STATED GOAL:
Update the listing below by replacing each occurrence of "Transcribe" with "Copy" and leaving everything else unchanged.

DATA FOR THIS TASK:
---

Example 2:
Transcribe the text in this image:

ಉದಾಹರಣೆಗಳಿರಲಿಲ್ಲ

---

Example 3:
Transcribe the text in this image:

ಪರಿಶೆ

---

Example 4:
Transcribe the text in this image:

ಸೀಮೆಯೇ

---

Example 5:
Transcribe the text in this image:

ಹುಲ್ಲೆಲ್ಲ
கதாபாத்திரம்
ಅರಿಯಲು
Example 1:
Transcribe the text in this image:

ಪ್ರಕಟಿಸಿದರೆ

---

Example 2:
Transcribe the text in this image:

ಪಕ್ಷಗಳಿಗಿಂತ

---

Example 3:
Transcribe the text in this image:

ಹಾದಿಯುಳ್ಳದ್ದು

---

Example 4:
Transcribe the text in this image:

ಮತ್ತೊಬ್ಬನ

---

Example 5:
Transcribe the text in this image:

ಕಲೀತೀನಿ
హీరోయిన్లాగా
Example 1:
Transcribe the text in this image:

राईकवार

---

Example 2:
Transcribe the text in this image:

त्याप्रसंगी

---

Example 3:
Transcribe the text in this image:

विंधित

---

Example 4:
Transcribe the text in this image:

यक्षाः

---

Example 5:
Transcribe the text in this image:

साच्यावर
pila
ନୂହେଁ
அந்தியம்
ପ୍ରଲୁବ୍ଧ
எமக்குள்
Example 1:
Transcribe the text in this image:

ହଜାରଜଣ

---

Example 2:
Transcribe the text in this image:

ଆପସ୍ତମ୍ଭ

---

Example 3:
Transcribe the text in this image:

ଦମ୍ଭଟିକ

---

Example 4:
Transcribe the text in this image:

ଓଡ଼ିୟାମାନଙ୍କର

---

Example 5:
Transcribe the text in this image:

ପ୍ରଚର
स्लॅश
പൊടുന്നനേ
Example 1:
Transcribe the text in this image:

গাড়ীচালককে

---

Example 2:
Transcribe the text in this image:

ANSWER FOR THIS EXERCISE:
---

Example 2:
Copy the text in this image:

ಉದಾಹರಣೆಗಳಿರಲಿಲ್ಲ

---

Example 3:
Copy the text in this image:

ಪರಿಶೆ

---

Example 4:
Copy the text in this image:

ಸೀಮೆಯೇ

---

Example 5:
Copy the text in this image:

ಹುಲ್ಲೆಲ್ಲ
கதாபாத்திரம்
ಅರಿಯಲು
Example 1:
Copy the text in this image:

ಪ್ರಕಟಿಸಿದರೆ

---

Example 2:
Copy the text in this image:

ಪಕ್ಷಗಳಿಗಿಂತ

---

Example 3:
Copy the text in this image:

ಹಾದಿಯುಳ್ಳದ್ದು

---

Example 4:
Copy the text in this image:

ಮತ್ತೊಬ್ಬನ

---

Example 5:
Copy the text in this image:

ಕಲೀತೀನಿ
హీరోయిన్లాగా
Example 1:
Copy the text in this image:

राईकवार

---

Example 2:
Copy the text in this image:

त्याप्रसंगी

---

Example 3:
Copy the text in this image:

विंधित

---

Example 4:
Copy the text in this image:

यक्षाः

---

Example 5:
Copy the text in this image:

साच्यावर
pila
ନୂହେଁ
அந்தியம்
ପ୍ରଲୁବ୍ଧ
எமக்குள்
Example 1:
Copy the text in this image:

ହଜାରଜଣ

---

Example 2:
Copy the text in this image:

ଆପସ୍ତମ୍ଭ

---

Example 3:
Copy the text in this image:

ଦମ୍ଭଟିକ

---

Example 4:
Copy the text in this image:

ଓଡ଼ିୟାମାନଙ୍କର

---

Example 5:
Copy the text in this image:

ପ୍ରଚର
स्लॅश
പൊടുന്നനേ
Example 1:
Copy the text in this image:

গাড়ীচালককে

---

Example 2:
Copy the text in this image:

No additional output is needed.